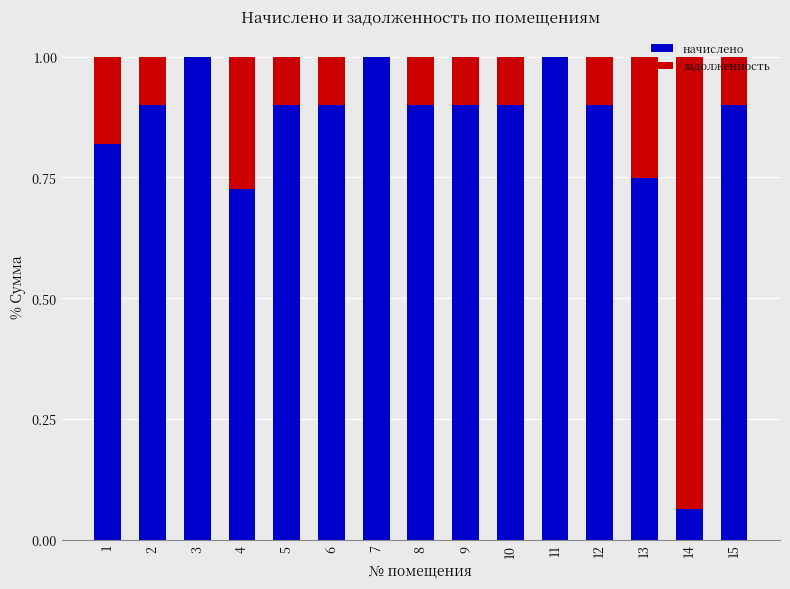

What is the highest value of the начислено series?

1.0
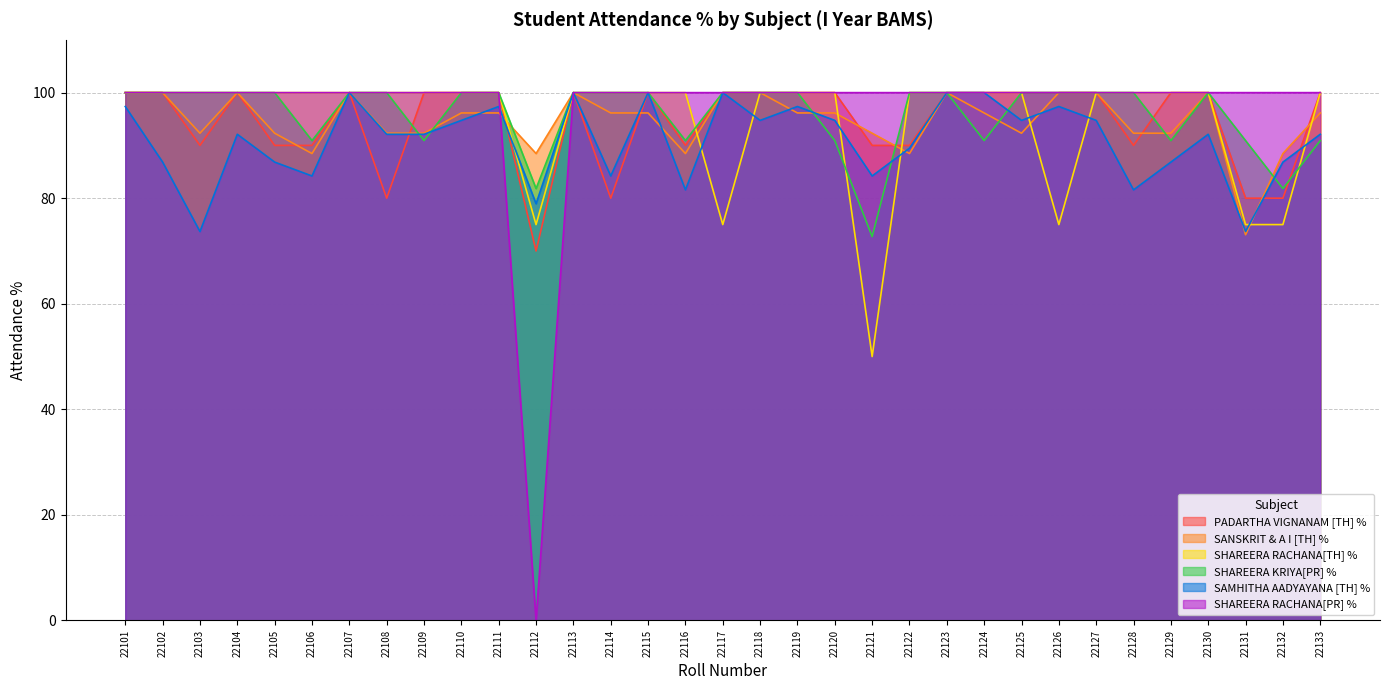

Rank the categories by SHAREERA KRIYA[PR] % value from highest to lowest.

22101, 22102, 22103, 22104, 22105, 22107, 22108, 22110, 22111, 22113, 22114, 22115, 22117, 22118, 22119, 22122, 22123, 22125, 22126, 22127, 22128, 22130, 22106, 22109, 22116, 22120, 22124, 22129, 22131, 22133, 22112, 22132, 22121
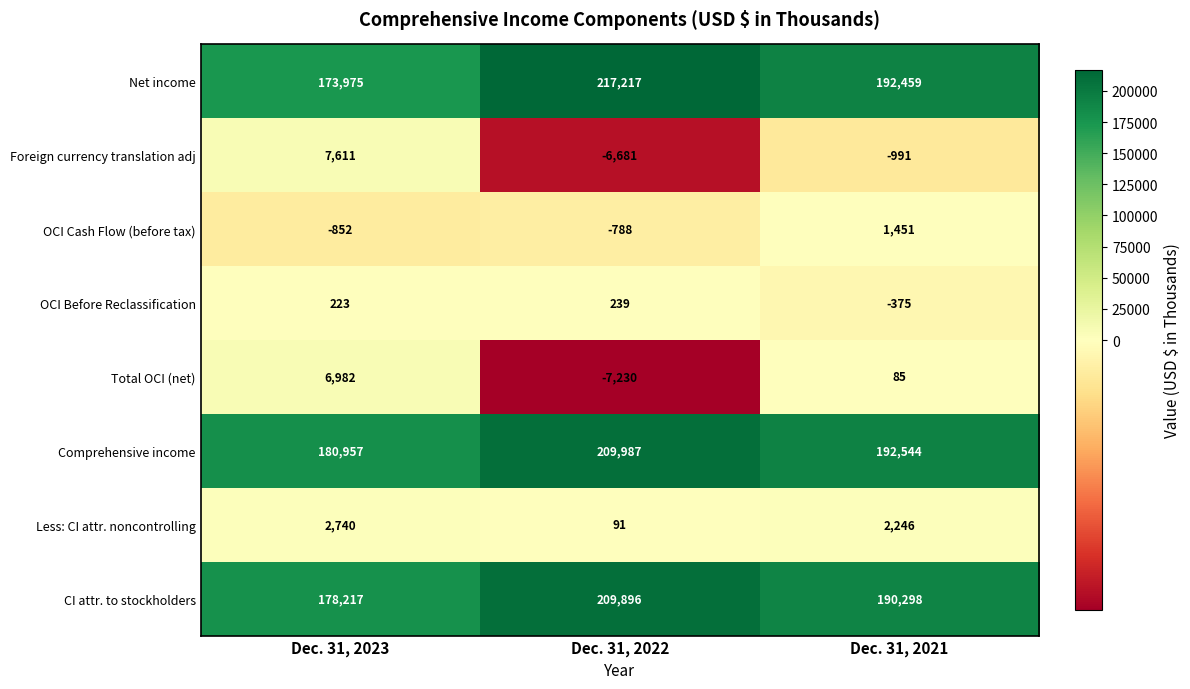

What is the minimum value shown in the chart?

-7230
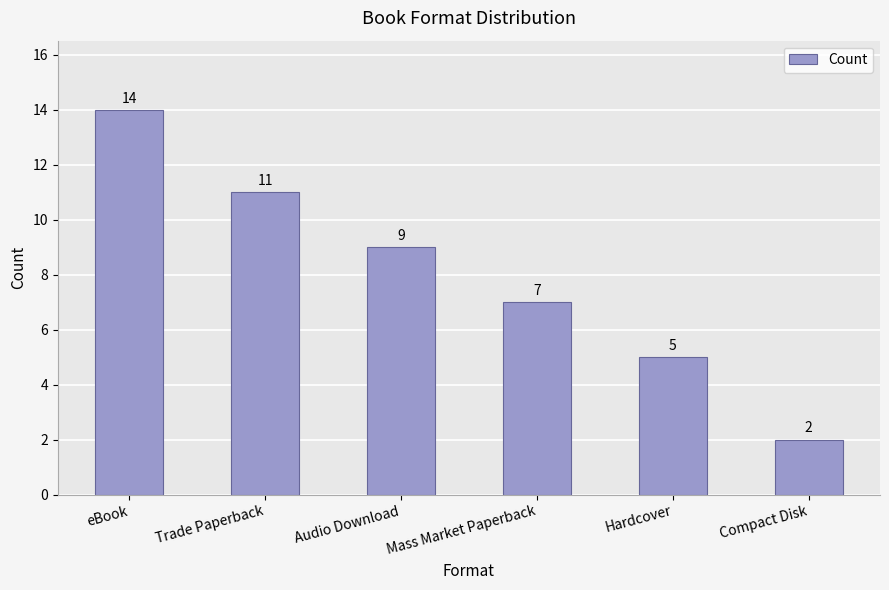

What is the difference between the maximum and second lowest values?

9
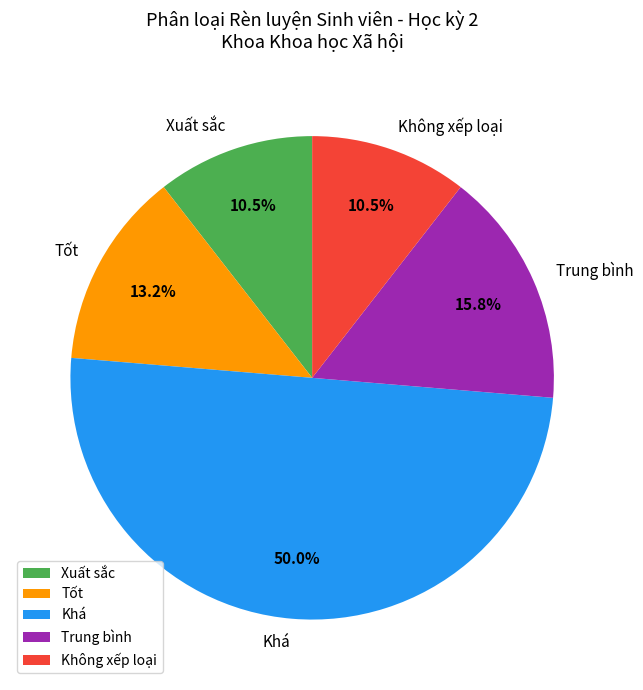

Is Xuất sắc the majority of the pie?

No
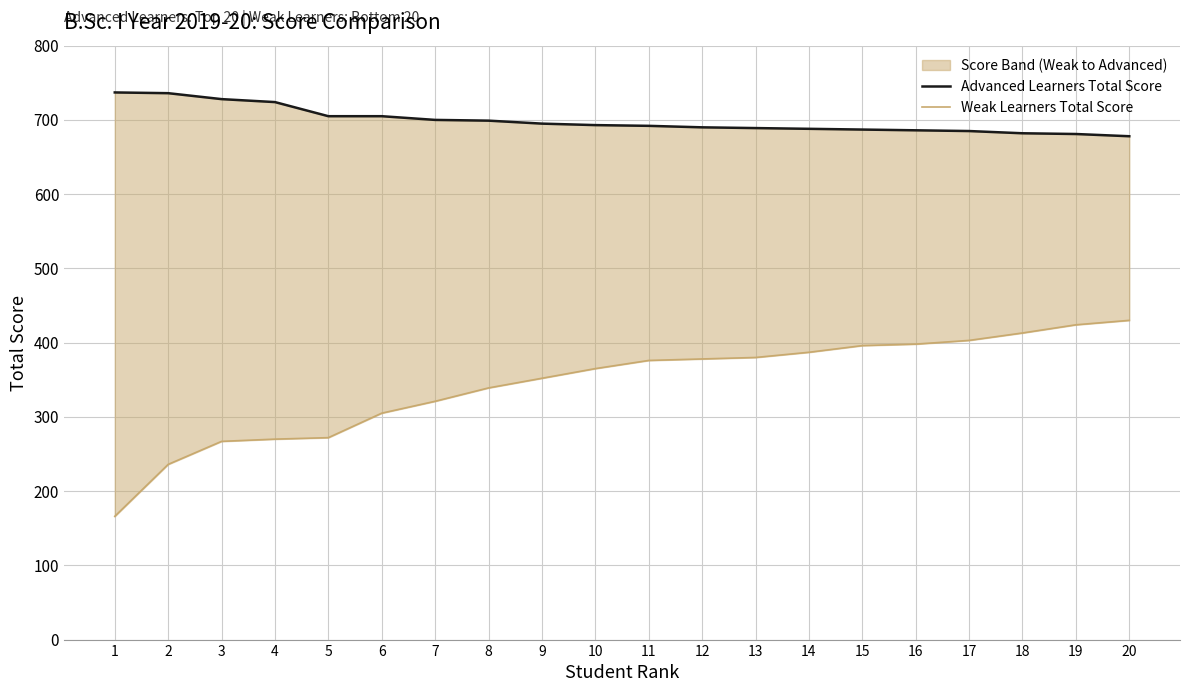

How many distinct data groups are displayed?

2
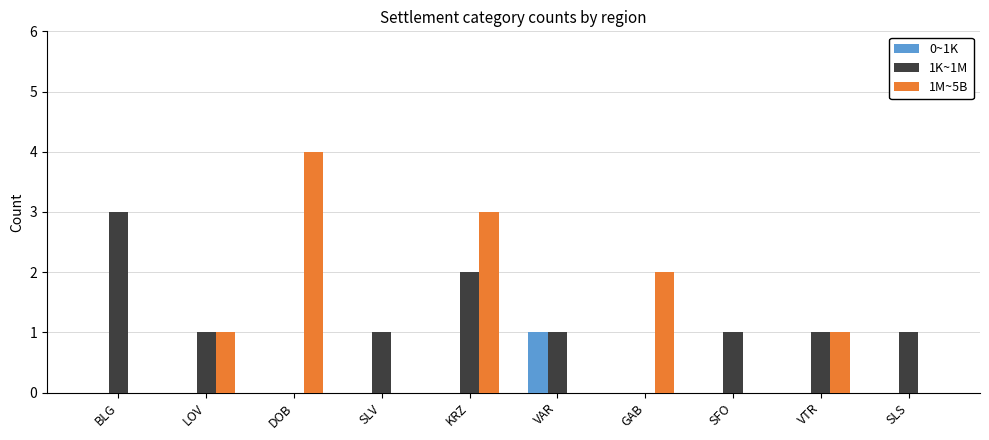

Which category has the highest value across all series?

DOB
--- --- ---
Could you copy the records word for word, from the beginning through the line containing "What is the minimum value shown in the chart?", leaving out the pictures?

What is the highest value of the начислено series?

1.0

Rank the categories by SHAREERA KRIYA[PR] % value from highest to lowest.

22101, 22102, 22103, 22104, 22105, 22107, 22108, 22110, 22111, 22113, 22114, 22115, 22117, 22118, 22119, 22122, 22123, 22125, 22126, 22127, 22128, 22130, 22106, 22109, 22116, 22120, 22124, 22129, 22131, 22133, 22112, 22132, 22121

What is the minimum value shown in the chart?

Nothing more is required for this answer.